Although the foundation is medieval, the architectural forms acquired after the Baroque retouches prevail. The building consists of three naves, the largest one covered by a vault introduced by a series of veils with a lower bezel and the side ones covered by cross vaults. The short transept consists of two rectangular-shaped chapels opened in the Baroque age, dedicated of the Madonna del Rosario on the left and to the Crucifix on the right. The presbytery and the choir are flanked by two small naves in which recent restorations have led to the discovery of interesting paintings from the 14th and 16th centuries.

=== Cappella di Sant'Antonio (Saint Anthony's Chapel) ===
Dated around 1450, this chapel is supposed to have become, about the 17th century, an oratory instituted by the noble priest Giovanni Battista Caccia (whose remains are buried in a crypt in front of the chapel of the Crucifix in the Chiesa di San Lorenzo).

This smaller Church is characterized by a single hall with brickwork, partly plastered, covered by vaults and with a gabled roof with a pavilion surmounted by tiles. Inside, among the various frescoes, worthy of mention is a 15th-century painting depicting a Madonna and Child.

=== Tower ===
The medieval tower is the emblem of the architecture of Mandello Vitta. It was part of a larger fortification in defence of the borgofranco. The building can be dated around the mid 12th century, and it represents, for the area of Novara, one of the best preserved buildings of its kind. Currently, no trace of the castle (castrum in Medieval Latin) is no longer evident; it is assumed that it was located around the tower originally intended for both control and payment of tolls.

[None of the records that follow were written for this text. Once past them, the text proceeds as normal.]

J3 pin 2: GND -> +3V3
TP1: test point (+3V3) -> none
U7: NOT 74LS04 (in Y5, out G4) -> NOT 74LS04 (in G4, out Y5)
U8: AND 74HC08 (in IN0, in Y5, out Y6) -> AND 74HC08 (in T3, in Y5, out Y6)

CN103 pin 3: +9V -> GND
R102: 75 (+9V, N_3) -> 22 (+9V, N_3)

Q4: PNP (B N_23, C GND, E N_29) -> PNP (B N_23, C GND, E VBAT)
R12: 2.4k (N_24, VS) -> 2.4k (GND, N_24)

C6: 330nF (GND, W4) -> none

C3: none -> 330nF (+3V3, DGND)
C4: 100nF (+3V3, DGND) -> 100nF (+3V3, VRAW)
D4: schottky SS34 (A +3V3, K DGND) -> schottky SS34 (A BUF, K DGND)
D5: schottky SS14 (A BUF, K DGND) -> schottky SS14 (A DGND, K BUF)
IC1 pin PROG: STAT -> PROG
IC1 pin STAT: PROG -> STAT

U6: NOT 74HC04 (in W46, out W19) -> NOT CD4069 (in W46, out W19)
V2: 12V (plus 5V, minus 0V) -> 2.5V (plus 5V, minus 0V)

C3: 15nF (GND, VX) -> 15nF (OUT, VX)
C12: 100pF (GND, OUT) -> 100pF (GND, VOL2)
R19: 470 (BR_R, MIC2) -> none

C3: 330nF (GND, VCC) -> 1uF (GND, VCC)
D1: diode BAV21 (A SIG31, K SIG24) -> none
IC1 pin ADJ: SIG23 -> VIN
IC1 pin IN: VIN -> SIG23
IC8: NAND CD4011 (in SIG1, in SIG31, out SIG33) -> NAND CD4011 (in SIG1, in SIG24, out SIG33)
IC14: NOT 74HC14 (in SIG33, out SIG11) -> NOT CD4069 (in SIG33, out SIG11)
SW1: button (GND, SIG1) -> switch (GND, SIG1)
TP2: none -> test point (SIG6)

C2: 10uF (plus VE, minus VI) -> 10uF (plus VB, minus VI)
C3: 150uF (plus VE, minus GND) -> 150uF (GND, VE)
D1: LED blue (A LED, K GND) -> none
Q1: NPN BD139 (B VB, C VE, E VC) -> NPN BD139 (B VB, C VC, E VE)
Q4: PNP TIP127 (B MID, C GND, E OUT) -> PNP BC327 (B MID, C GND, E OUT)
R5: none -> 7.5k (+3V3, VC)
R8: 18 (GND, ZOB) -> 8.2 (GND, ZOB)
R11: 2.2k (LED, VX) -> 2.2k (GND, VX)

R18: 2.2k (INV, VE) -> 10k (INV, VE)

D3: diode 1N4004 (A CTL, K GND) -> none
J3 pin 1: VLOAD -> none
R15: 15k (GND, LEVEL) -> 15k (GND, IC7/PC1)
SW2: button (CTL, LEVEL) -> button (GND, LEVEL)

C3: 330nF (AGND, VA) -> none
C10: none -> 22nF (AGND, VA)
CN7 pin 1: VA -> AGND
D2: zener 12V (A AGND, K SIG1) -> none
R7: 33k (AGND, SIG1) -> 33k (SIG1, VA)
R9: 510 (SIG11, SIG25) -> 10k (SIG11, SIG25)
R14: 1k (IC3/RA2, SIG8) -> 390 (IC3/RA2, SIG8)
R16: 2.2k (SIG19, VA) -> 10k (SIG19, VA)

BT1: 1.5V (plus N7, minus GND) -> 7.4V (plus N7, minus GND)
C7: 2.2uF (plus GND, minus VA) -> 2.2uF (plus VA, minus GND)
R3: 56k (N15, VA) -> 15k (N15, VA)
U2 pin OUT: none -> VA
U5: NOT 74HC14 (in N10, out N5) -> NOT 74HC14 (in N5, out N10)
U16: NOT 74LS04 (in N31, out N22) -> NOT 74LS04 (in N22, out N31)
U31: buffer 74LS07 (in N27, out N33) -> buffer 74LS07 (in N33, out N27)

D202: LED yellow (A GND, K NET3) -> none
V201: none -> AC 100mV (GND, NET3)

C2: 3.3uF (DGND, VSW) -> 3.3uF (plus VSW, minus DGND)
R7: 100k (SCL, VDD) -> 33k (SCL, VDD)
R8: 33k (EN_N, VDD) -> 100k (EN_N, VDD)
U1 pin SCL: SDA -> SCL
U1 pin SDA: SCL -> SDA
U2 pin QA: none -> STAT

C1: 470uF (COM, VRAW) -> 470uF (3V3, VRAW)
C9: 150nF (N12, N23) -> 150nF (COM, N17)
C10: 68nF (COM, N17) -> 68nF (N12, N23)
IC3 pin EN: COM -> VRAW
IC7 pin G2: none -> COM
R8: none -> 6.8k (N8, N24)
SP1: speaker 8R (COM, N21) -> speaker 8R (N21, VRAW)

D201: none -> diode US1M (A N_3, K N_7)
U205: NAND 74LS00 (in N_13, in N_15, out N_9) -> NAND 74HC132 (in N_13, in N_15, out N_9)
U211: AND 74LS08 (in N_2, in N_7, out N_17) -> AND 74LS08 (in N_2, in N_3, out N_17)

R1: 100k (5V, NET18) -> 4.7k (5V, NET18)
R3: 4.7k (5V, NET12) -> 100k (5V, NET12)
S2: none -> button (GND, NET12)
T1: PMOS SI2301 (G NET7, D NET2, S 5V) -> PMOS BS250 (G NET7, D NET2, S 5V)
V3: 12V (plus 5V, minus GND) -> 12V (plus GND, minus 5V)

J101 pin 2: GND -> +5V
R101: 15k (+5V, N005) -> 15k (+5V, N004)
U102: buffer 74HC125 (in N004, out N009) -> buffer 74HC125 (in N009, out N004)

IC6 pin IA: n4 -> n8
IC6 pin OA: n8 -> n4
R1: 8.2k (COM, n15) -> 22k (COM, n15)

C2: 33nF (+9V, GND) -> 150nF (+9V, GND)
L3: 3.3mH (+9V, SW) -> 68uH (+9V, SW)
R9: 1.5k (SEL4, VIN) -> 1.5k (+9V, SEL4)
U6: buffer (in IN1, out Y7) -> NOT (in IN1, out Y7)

The tower is about 30 metres high, with a square plan, in brick, and it presents successive moments of construction: a first moment between the 12th and 13th centuries, corresponding to the period in which the village was founded, the second in the Gothic and late Gothic periods and then renovated in 1594.

=== WWI Memorial ===
The fountain in Piazza Regina Margherita, inaugurated on October 28, 1928, commemorates the fallen of the World War I through the epigraph that reads:

«1915 - 1918

Sia quest'acqua

che vien dal profondo

limpida e pura

sempre

come fu la fede

di coloro

a cui è dedicata

Mandello Vitta

28-10-1928

Il primo podestà»

Which literally translates:

1915 - 1918. Let this water coming from the deep ground be clear and pure ever as the faith of those whom it is dedicated to was. Mandello Vitta 10-28-1928.The first Podestà.

=== Town Hall ===
The Town Hall shows 19th-century characters, and it is divided into three floors.

The majestic palace was built in 1864, as indicated by the date between the two noble coats of arms that decorate the entrance door in the upper part; one of which belongs to the Caccia family. The ground floor has a portico with five arches supported by pillars. In the portico one can find an ATM (Postamat) placed by Poste Italiane and an AED for medical emergencies.